Karpathy's 'Autoresearch' Automates ML Experiments
Andrej Karpathy introduced "autoresearch," a project that automates 100+ ML experiments overnight, managing data, model selection, and evaluation. Framing projects as scalable "agentic pipelines" could be beneficial for portfolio impact and interviews.
Karpathy's autoresearch project, released on March 9, 2026, allows AI agents to autonomously run machine learning experiments overnight, using a lean Python tool of approximately 630 lines. This framework lets AI agents iterate on ML experiments by modifying a Python training script based on human-provided instructions in a Markdown file.
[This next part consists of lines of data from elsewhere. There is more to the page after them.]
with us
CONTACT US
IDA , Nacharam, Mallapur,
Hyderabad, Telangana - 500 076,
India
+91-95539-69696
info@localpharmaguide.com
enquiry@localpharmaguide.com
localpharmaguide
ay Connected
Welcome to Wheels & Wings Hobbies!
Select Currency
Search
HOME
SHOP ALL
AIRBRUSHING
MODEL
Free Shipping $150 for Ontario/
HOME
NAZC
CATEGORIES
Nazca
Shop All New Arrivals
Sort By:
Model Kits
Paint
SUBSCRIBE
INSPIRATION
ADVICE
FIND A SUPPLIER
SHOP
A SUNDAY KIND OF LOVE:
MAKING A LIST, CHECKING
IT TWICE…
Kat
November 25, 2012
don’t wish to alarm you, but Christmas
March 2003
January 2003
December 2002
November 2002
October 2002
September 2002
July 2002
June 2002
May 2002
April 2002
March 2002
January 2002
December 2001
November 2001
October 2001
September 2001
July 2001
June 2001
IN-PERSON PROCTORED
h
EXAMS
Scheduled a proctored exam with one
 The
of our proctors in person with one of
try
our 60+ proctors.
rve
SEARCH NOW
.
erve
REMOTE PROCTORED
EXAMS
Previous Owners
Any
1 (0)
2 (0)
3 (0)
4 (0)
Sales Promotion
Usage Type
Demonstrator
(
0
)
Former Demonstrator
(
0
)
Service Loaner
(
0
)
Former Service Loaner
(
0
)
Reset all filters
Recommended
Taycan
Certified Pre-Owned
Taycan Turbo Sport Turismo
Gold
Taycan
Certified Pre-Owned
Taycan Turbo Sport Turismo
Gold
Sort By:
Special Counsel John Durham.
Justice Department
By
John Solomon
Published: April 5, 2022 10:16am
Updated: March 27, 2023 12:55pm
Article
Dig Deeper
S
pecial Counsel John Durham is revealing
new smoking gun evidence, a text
The system is designed for a single NVIDIA GPU, reducing complexity, and uses bits-per-byte (BPB) as the primary validation metric, where a lower score indicates a more accurate model. The agent only commits code changes if the final BPB score improves upon the previous best. Each training run is capped at five minutes, allowing for roughly 12 experiments per hour, or potentially 100 experiments overnight. Karpathy demonstrated the agent successfully reducing validation loss from 1.0 to 0.97 BPB through autonomous code iteration in initial runs. This project builds upon Karpathy's earlier work with nanochat and agentic engineering, where humans orchestrate agents instead of writing every line of code. Karpathy, a former Director of AI at Tesla and founding member of OpenAI, is now focused on modernizing education in the age of AI with his new company, Eureka Labs. He also authored Stanford's first deep learning course, CS 231n. The human role shifts to reviewing, as the AI generates, tests, and iterates without needing approval for each experiment. The success of autoresearch relies on a clear, measurable success criterion; in this case, a lower validation bits-per-byte. While autoresearch is not a replacement for data scientists, it demonstrates the potential for autonomous, self-directed, metric-driven iteration in machine learning. It is well-suited for ablation studies, architecture comparisons, and hyperparameter sensitivity analysis on small-to-medium models. Karpathy notes that the code base is already in its 10,205th iteration. Tobi Lütke, the CEO of Shopify, has already implemented the tool.